Exercise objective
Return every line of the listing below word for word, omitting the pictures.

(Collected data entries)
•••••

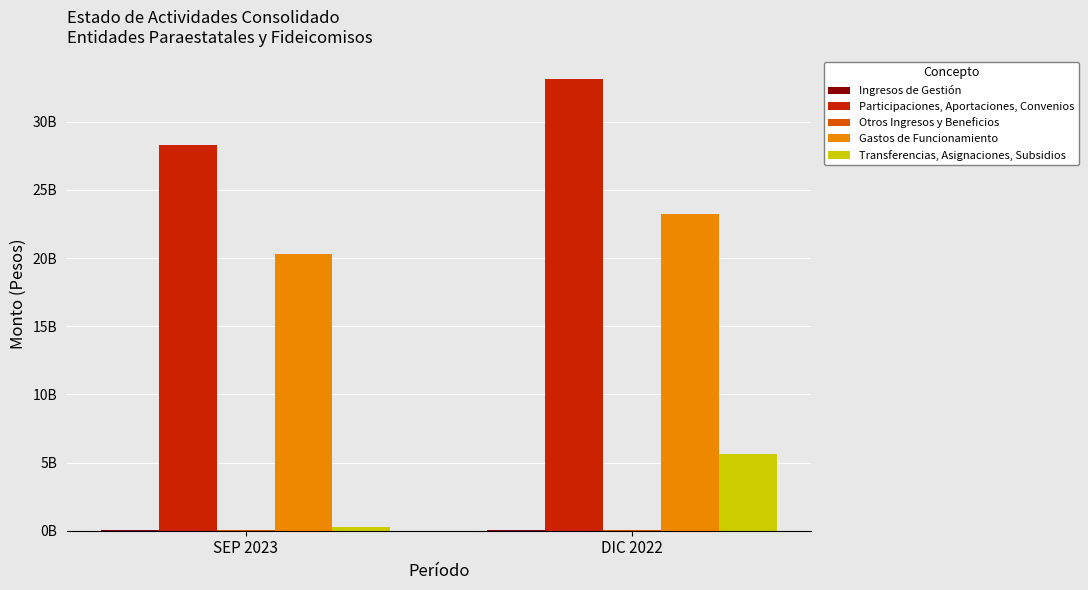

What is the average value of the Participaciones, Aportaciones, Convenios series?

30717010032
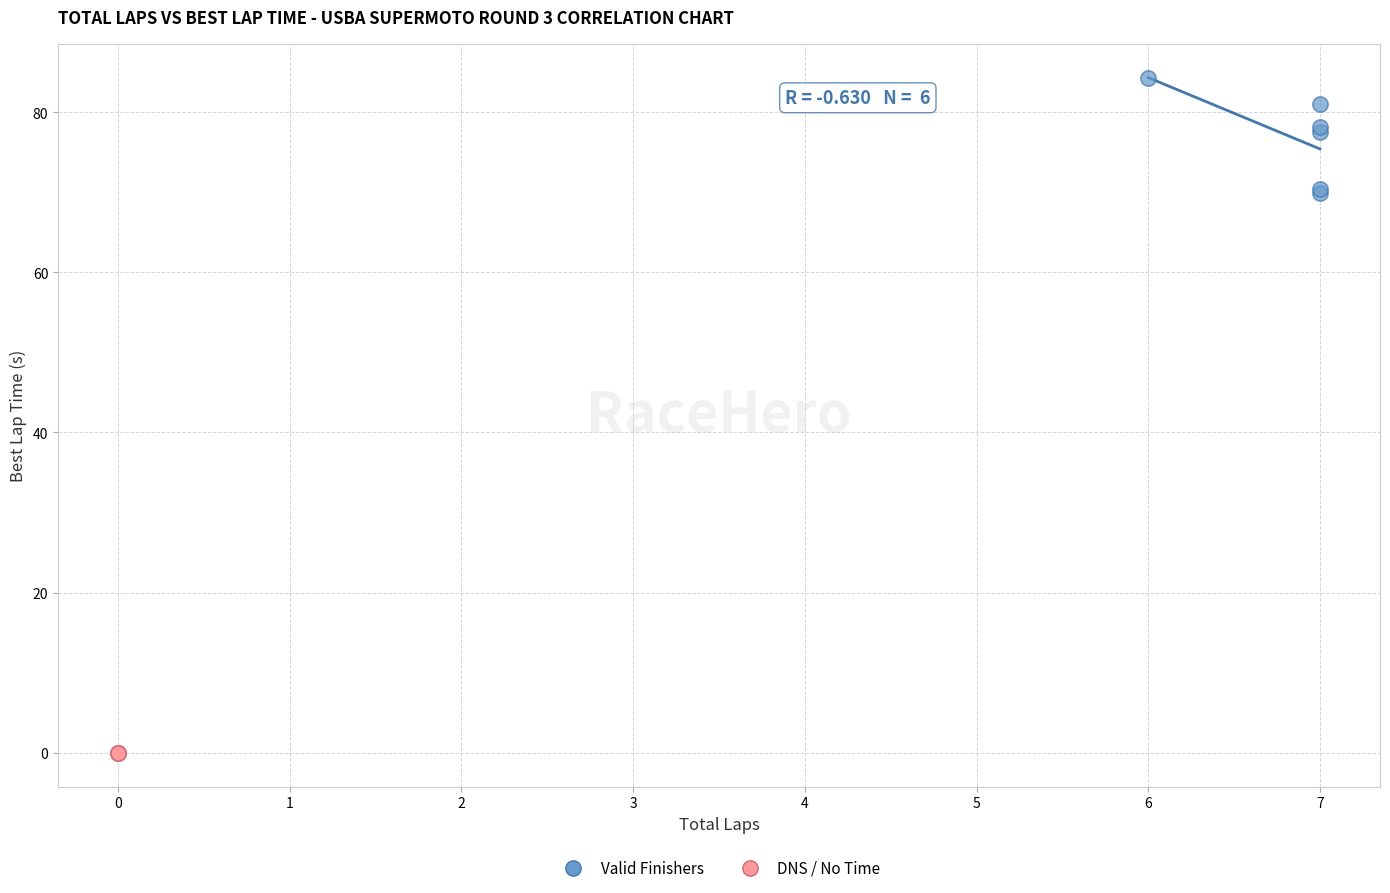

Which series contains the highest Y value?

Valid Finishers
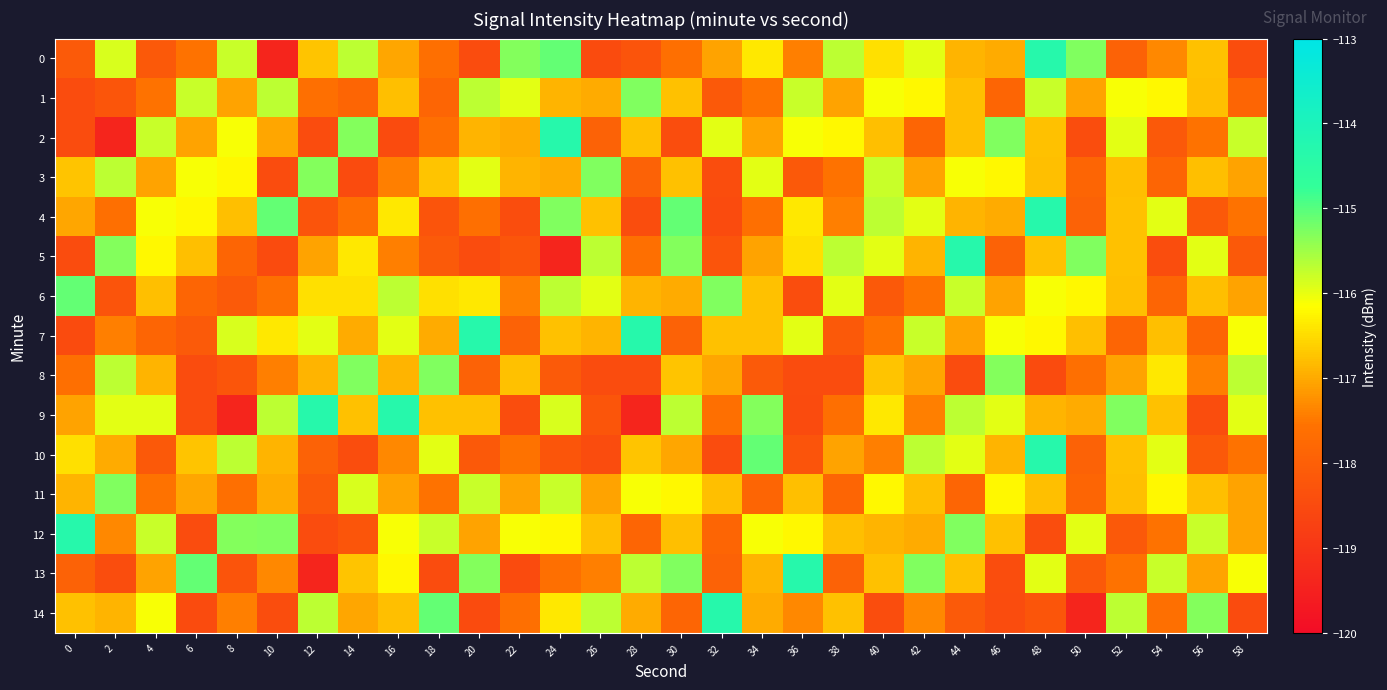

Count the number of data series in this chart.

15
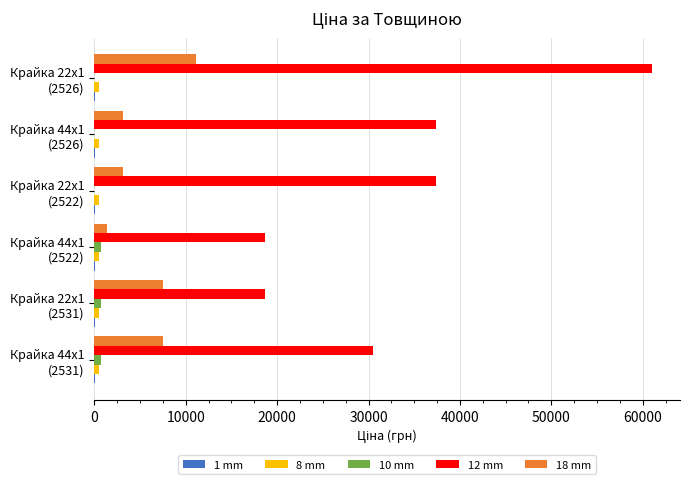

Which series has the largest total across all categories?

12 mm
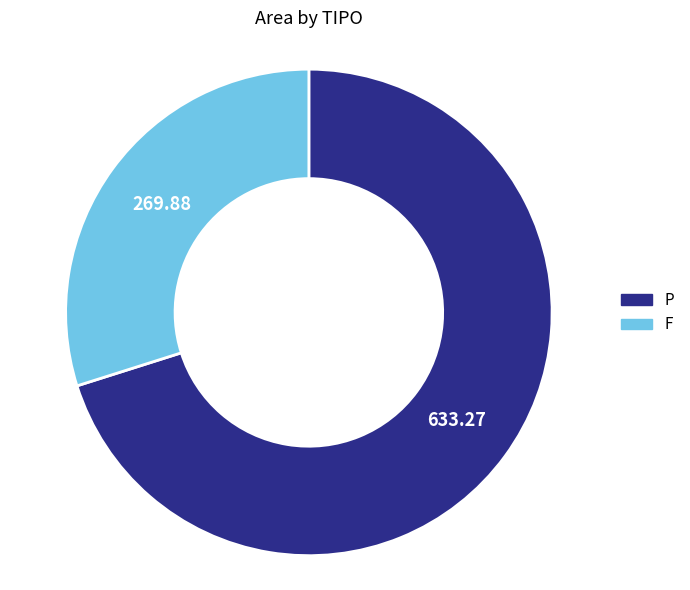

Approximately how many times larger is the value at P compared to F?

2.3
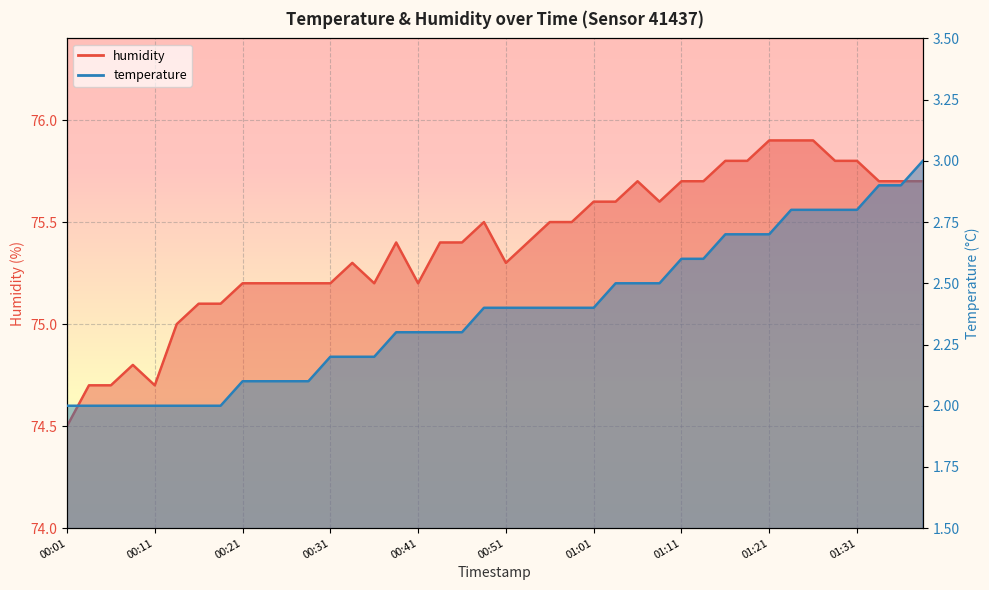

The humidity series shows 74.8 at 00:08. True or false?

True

•••••

Problem solution
What is the average value of the Participaciones, Aportaciones, Convenios series?

30717010032

Which series contains the highest Y value?

Valid Finishers

Count the number of data series in this chart.

15

Which series has the largest total across all categories?

12 mm

Approximately how many times larger is the value at P compared to F?

2.3

The humidity series shows 74.8 at 00:08. True or false?

True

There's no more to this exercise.